EXCERPT PROVIDED:
------------------------------------

Next time you are organising a cheese and wine party, don't waste your money on quality wine. Cheese masks the subtle flavours that mark out a good wine, so your guests won't be able to tell that you are serving them cheap stuff.
I doubt it. To anyone who has even a little wine-food pairing experience the statement above (from the newscientist article) is simply balderdash. Cheese might mask the fine flavours of wine but compare the effect of pairing a good Bordeaux Cru Bourgeois and a cheap everyday Cabernet Sauvignon with a good Saint Nectaire cheese and the difference will be evident. The fine aromas might be lost but the pairing with the Cru Bourgeois will be rich, rounded and seductive, while that with the everyday wine will give more of an edgy and rough feeling.

------------------------------------

DATASET EXTRACT:
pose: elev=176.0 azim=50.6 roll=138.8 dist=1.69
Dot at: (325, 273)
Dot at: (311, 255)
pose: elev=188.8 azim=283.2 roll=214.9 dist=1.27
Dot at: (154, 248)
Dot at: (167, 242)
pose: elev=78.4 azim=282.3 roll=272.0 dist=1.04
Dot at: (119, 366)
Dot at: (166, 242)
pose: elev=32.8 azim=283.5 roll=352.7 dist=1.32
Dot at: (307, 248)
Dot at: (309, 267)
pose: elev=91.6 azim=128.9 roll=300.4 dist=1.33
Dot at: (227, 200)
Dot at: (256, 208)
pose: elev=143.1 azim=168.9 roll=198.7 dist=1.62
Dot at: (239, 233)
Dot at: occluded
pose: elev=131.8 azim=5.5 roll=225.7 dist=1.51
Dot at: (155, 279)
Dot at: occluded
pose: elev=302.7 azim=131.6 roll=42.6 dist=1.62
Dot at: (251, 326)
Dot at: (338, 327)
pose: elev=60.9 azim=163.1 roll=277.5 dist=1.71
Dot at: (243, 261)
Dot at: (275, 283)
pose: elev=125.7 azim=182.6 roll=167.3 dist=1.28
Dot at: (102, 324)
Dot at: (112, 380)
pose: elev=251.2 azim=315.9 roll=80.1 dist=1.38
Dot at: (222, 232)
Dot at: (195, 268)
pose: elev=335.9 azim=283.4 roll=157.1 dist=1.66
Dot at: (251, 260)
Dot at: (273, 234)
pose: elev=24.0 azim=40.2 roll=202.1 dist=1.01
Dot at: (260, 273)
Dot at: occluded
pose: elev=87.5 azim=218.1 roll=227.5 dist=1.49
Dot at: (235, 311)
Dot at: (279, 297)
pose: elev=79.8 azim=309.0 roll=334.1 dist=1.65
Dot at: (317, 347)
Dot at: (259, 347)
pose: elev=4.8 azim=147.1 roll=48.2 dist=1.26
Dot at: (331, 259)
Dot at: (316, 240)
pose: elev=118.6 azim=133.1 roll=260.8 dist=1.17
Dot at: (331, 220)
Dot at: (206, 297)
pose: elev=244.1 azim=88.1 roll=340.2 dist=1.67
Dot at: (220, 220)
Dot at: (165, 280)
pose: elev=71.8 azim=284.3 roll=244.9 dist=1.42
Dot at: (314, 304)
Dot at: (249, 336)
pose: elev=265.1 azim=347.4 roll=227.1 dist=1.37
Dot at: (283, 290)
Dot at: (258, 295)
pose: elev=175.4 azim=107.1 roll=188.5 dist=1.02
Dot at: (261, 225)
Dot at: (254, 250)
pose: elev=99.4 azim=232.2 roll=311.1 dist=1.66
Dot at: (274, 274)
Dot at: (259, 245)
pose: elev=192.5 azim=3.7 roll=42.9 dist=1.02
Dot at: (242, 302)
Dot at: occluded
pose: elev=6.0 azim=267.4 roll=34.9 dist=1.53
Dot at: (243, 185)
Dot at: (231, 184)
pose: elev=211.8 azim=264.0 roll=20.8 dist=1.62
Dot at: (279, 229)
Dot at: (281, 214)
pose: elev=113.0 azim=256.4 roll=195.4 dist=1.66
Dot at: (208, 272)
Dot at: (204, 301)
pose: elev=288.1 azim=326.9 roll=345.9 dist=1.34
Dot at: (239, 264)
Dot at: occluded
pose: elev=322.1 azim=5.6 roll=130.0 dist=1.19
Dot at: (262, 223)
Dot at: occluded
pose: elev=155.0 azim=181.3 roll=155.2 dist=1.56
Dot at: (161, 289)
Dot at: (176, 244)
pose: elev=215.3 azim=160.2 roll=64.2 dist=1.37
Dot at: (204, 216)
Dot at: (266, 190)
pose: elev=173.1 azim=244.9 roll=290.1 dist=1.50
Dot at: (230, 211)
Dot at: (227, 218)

------------------------------------

GIVEN EXERCISE: Reproduce in full, word for word, the passage above about pairing cheese with wine.

TASK RESPONSE:
Next time you are organising a cheese and wine party, don't waste your money on quality wine. Cheese masks the subtle flavours that mark out a good wine, so your guests won't be able to tell that you are serving them cheap stuff.
I doubt it. To anyone who has even a little wine-food pairing experience the statement above (from the newscientist article) is simply balderdash. Cheese might mask the fine flavours of wine but compare the effect of pairing a good Bordeaux Cru Bourgeois and a cheap everyday Cabernet Sauvignon with a good Saint Nectaire cheese and the difference will be evident. The fine aromas might be lost but the pairing with the Cru Bourgeois will be rich, rounded and seductive, while that with the everyday wine will give more of an edgy and rough feeling.